*Provided data*:

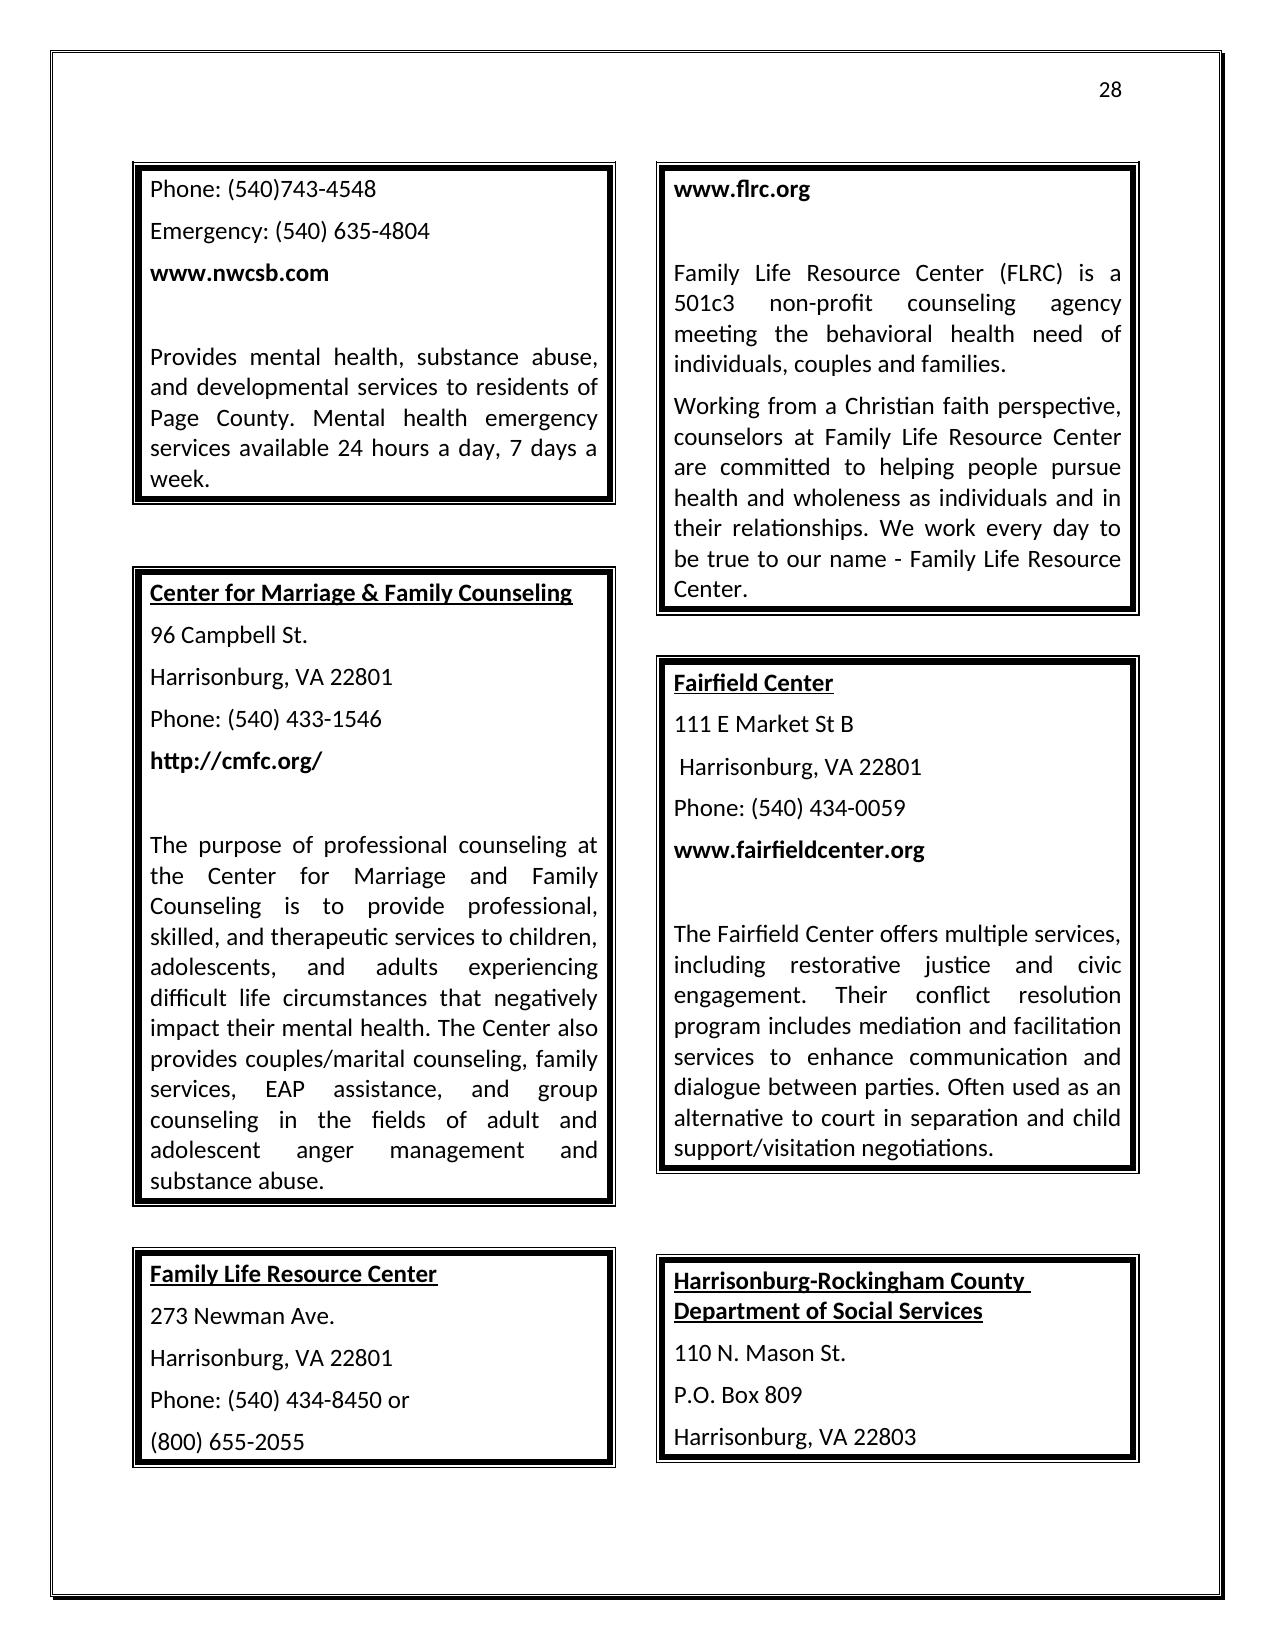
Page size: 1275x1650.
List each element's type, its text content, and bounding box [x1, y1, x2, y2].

...

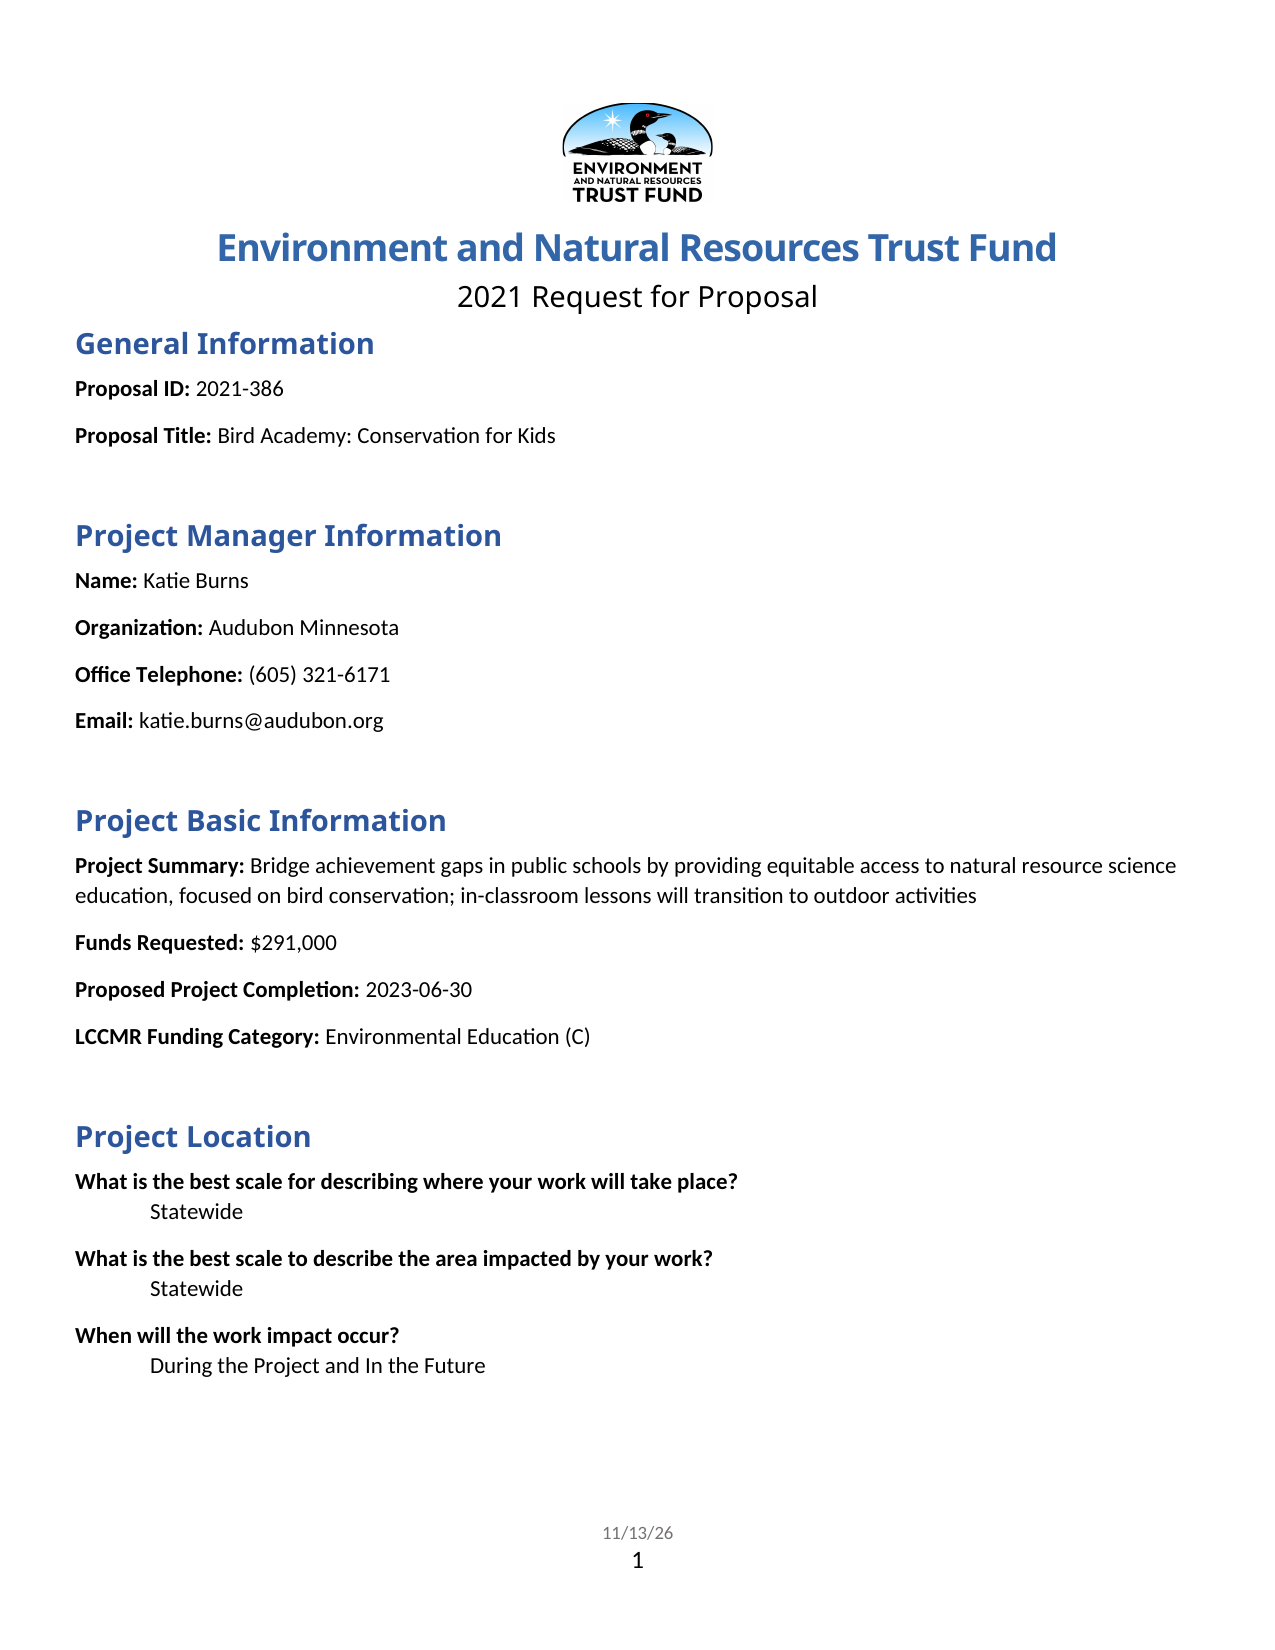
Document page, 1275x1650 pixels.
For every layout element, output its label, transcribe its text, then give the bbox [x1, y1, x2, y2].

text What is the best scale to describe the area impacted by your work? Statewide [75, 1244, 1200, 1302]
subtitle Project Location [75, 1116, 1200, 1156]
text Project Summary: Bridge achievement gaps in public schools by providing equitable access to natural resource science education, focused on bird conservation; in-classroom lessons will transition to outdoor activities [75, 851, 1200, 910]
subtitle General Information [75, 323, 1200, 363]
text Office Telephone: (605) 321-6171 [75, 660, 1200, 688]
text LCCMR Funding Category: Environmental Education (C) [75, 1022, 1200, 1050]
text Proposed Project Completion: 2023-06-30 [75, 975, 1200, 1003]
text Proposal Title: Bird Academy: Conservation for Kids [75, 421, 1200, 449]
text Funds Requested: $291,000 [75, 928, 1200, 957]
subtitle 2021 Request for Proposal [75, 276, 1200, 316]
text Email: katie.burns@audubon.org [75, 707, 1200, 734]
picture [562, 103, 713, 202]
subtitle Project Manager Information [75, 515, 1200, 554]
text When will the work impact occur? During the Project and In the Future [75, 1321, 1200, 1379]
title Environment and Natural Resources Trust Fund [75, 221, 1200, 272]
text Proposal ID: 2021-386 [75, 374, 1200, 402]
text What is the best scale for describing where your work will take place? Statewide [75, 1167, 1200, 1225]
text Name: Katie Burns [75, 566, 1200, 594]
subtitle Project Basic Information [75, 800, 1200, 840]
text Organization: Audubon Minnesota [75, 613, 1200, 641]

*Directive*:
Print, without alteration, only the lines above between the one holding "Page size: 1275x1650." and the one holding "List each element's", inclusive.

*Result of the task*:
Page size: 1275x1650.
List each element's type, its text content, and bounding box [x1, y1, x2, y2].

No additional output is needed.